Scheme Liability Claims Under Rule 10b-5(a) and (c)
Turning to the merits of the plaintiffs’
Section 10(b) and Rule 10b-5 claims, the Court denied the motions to dismiss
the claims against the fund defendants. Plaintiffs alleged that the fund
defendants failed to disclose that their funds allowed market timing and
late trading by a select group of investors. These claims were brought
pursuant to subsection (b) of Rule 10b-5 which prohibits misrepresentations
and omissions of material fact.[20] Thus the Court had little trouble applying
this traditional prong of Rule 10b-5 to the allegations.

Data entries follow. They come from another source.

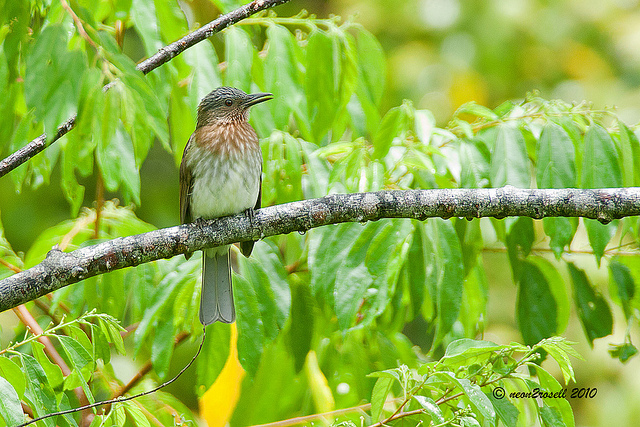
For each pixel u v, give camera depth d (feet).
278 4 28.02
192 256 28.32
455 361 21.65
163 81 28.78
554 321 29.30
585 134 26.78
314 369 30.01
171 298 27.02
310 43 28.66
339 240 26.40
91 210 32.35
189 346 47.93
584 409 49.42
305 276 30.50
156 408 29.53
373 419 22.06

Neither the trader defendants nor
the broker-dealer defendants, however, were alleged to have had anything
to do with the mutual fund prospectuses, nor were they alleged to have
made any false statements or omissions. Therefore, the claims against the
trader defendants and the broker-dealer defendants were not based on subsection
(b), but rather what is known as “scheme” liability under subsections
(a) and (c). Subsection (a) prohibits employment of a “device, scheme,
or artifice to defraud,” while subsection (c) prohibits engaging in an
“act, practice or course of business which operates or would operate as
a fraud or deceit.” These subsections of Rule 10b-5 address a category
of non-representation-based fraudulent conduct that is analytically distinct
from the more familiar, garden-variety misrepresentations and omissions
proscribed by subsection (b) of the rule.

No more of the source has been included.